- _WHAT YOU WILL DO_
Scan the lines below for "pixels" and copy the matches.

[RECORDS TO USE Boundary: Start]

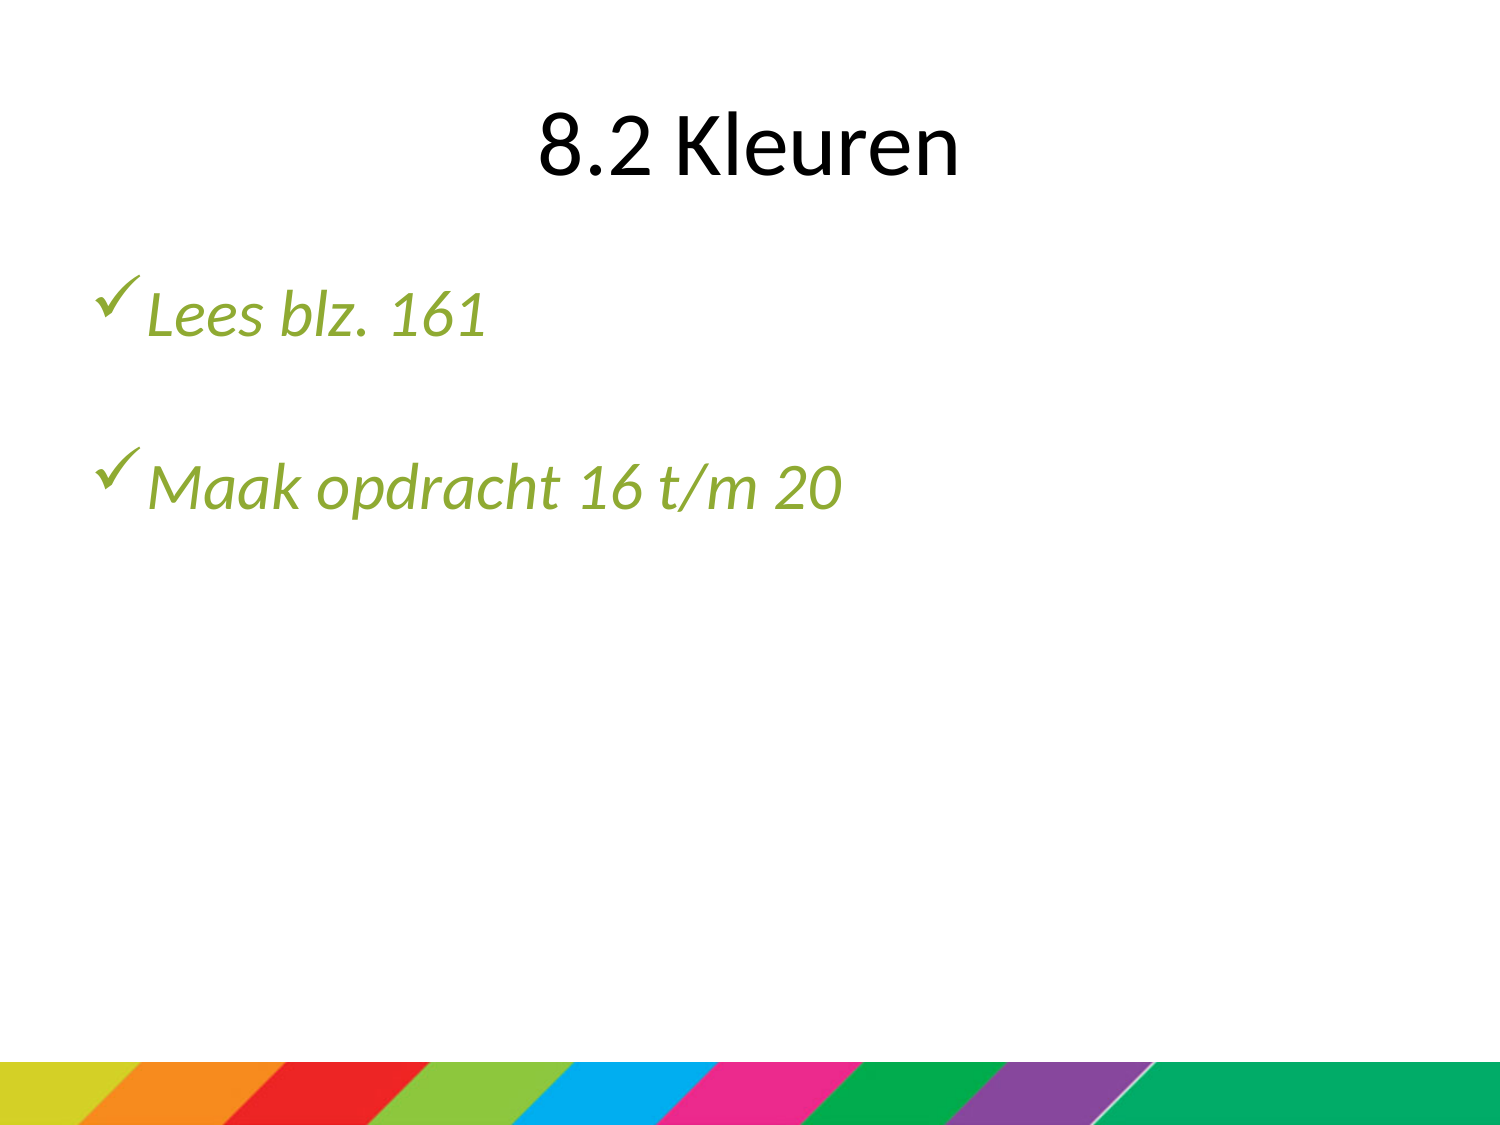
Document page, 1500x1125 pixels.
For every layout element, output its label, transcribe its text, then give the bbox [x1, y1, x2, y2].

list Lees blz. 161 Maak opdracht 16 t/m 20 [75, 262, 1425, 1005]
picture [0, 1062, 574, 1125]
title 8.2 Kleuren [75, 45, 1425, 233]
picture [656, 1062, 1500, 1125]
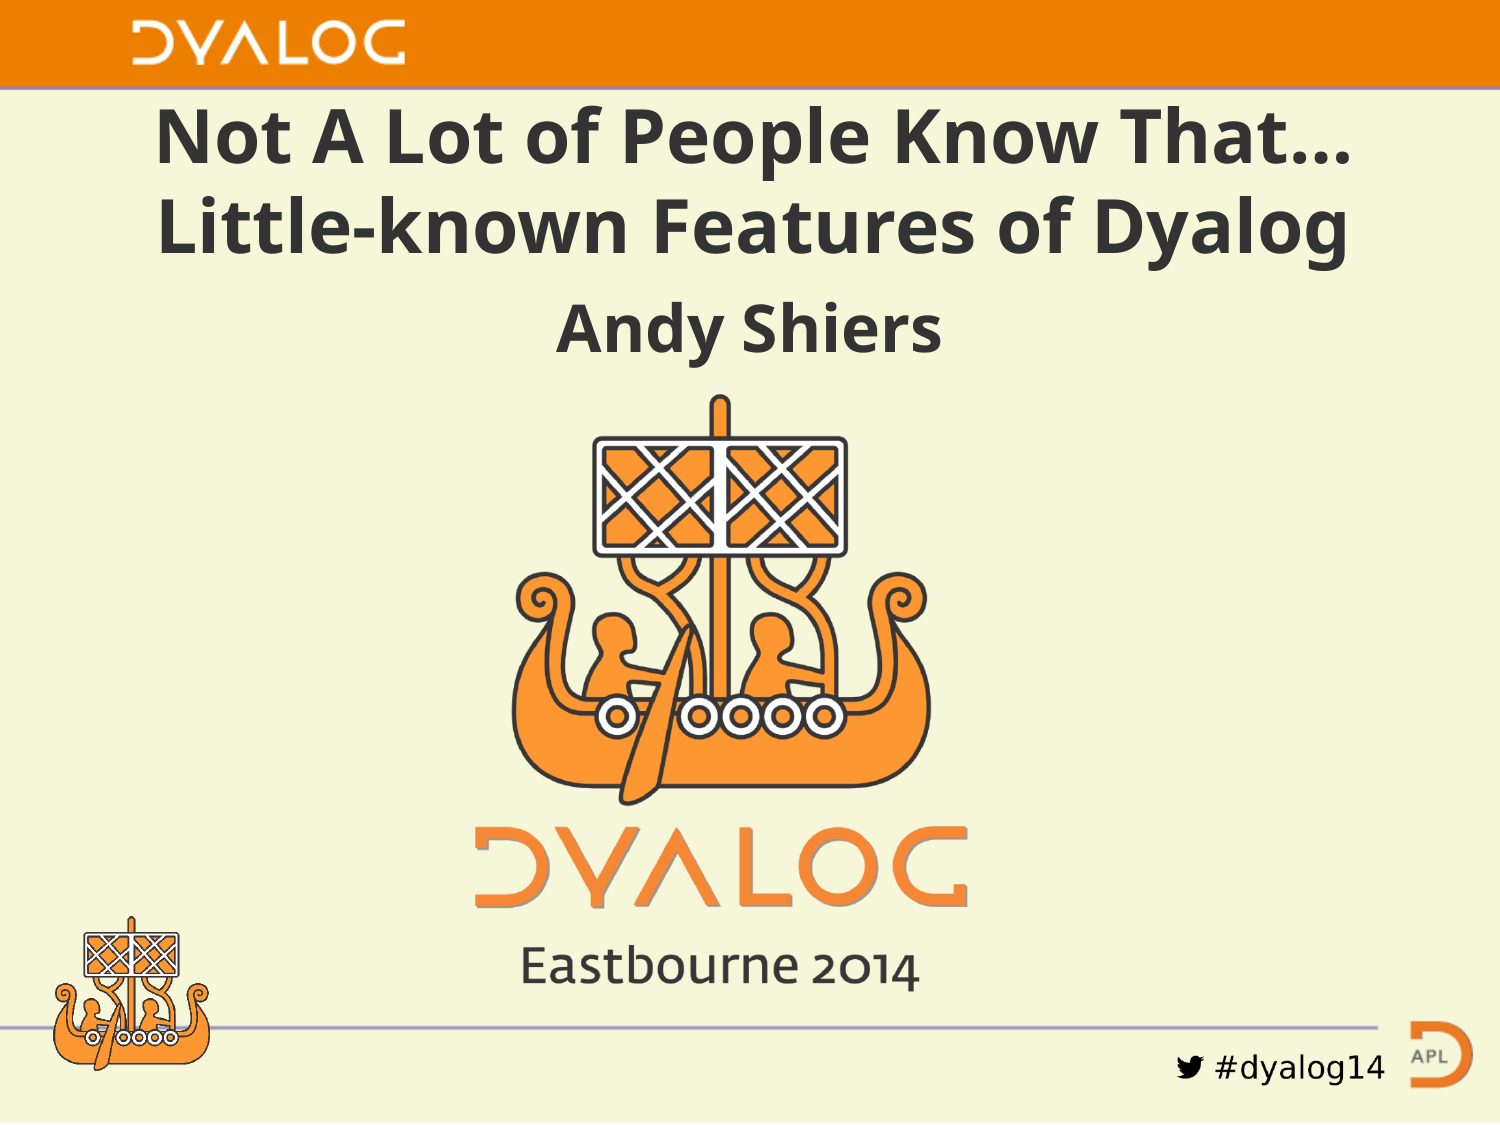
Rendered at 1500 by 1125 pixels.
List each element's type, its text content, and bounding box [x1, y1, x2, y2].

text_box Not A Lot of People Know That… Little-known Features of Dyalog [106, 101, 1401, 256]
text_box Andy Shiers [112, 278, 1388, 374]
picture [0, 0, 1500, 1123]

[RECORDS TO USE Boundary: End]

- _WRITTEN RESPONSE_
Document page, 1500x1125 pixels.
Rendered at 1500 by 1125 pixels.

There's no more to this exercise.